**Work order:** Write out every line from the listing below where the string "kaitsta" is found.

**Given records:**
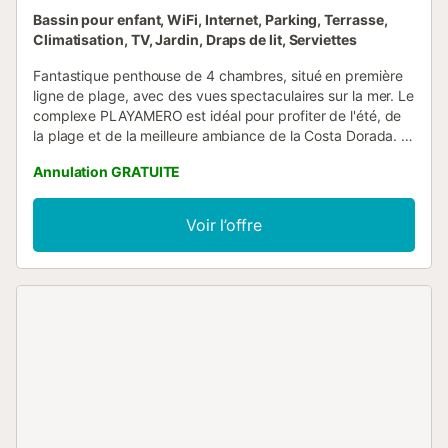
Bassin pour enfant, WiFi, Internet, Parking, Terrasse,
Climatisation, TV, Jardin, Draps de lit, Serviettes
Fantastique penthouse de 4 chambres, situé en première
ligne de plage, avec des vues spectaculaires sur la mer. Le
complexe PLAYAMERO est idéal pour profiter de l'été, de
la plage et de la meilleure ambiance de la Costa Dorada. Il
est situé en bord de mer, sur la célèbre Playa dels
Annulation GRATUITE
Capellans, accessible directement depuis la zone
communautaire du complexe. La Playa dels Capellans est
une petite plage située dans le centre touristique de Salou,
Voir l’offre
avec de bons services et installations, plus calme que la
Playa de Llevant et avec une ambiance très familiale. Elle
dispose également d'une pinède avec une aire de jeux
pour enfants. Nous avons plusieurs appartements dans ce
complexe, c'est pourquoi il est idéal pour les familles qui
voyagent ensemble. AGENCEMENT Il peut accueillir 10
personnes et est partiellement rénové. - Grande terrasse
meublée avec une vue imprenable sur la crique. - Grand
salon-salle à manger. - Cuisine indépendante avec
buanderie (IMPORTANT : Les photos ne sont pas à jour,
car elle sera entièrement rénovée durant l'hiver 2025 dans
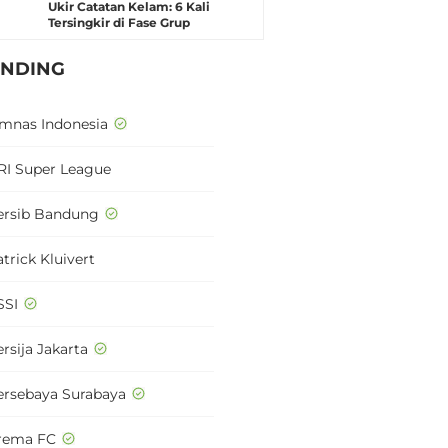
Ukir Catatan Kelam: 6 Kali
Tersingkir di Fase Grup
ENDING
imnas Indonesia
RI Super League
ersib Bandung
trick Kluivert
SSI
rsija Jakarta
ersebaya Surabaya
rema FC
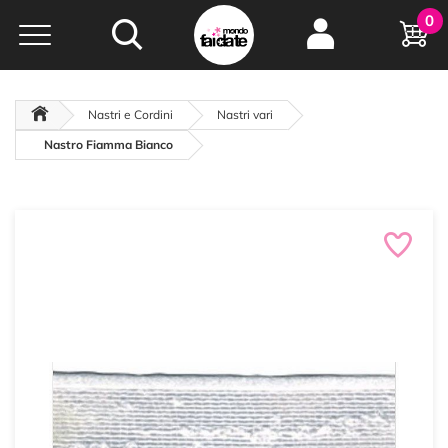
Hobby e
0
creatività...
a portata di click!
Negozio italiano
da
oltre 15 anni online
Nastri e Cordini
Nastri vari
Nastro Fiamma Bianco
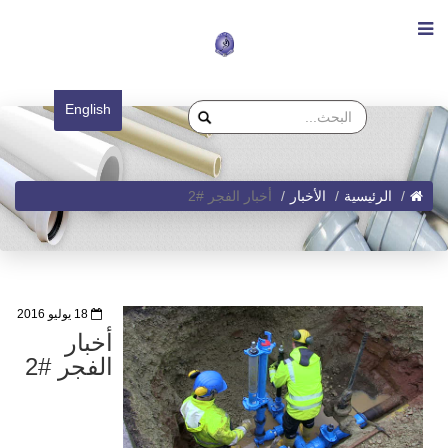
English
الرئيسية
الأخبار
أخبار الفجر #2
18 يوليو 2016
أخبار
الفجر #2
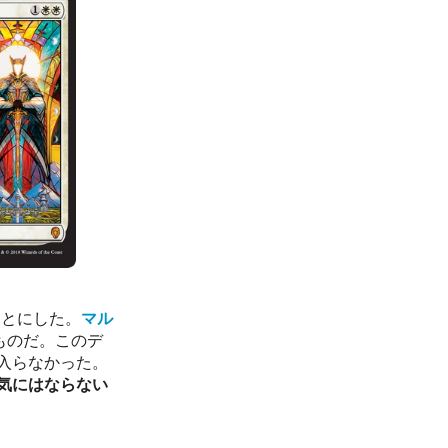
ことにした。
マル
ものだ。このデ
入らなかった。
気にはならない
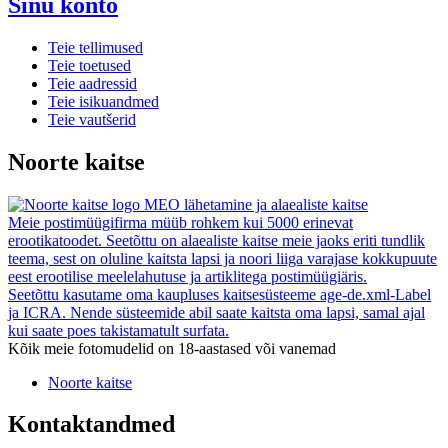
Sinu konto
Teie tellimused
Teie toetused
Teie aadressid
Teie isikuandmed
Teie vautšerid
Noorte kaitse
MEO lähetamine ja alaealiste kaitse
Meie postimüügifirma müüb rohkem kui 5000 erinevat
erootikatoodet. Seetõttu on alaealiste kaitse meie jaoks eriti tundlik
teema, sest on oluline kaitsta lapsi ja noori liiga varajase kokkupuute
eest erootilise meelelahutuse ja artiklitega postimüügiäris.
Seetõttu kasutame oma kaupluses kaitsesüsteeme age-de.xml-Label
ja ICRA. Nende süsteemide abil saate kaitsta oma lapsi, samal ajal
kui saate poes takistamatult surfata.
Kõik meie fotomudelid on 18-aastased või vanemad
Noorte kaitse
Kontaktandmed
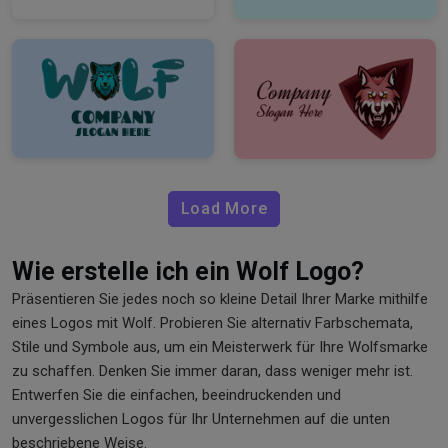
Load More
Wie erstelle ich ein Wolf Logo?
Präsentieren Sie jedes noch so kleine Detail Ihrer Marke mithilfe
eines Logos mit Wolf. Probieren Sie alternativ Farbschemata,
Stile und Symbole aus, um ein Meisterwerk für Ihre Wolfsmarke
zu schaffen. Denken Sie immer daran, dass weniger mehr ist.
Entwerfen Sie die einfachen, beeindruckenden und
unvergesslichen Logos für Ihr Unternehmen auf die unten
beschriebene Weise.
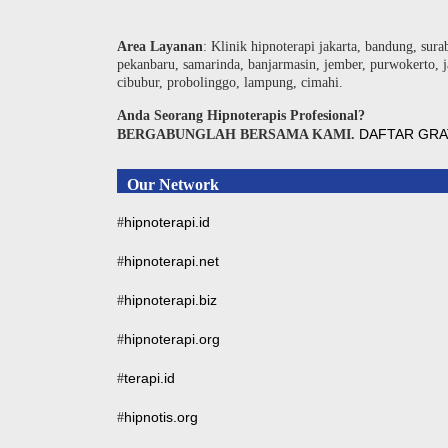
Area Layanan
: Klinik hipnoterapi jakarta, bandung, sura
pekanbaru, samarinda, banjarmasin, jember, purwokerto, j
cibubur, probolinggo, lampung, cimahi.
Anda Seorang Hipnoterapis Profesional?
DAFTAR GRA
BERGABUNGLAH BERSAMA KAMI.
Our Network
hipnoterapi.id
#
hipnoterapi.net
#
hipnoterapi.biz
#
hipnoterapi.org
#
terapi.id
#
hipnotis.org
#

**Your response:**
teema, sest on oluline kaitsta lapsi ja noori liiga varajase kokkupuute
ja ICRA. Nende süsteemide abil saate kaitsta oma lapsi, samal ajal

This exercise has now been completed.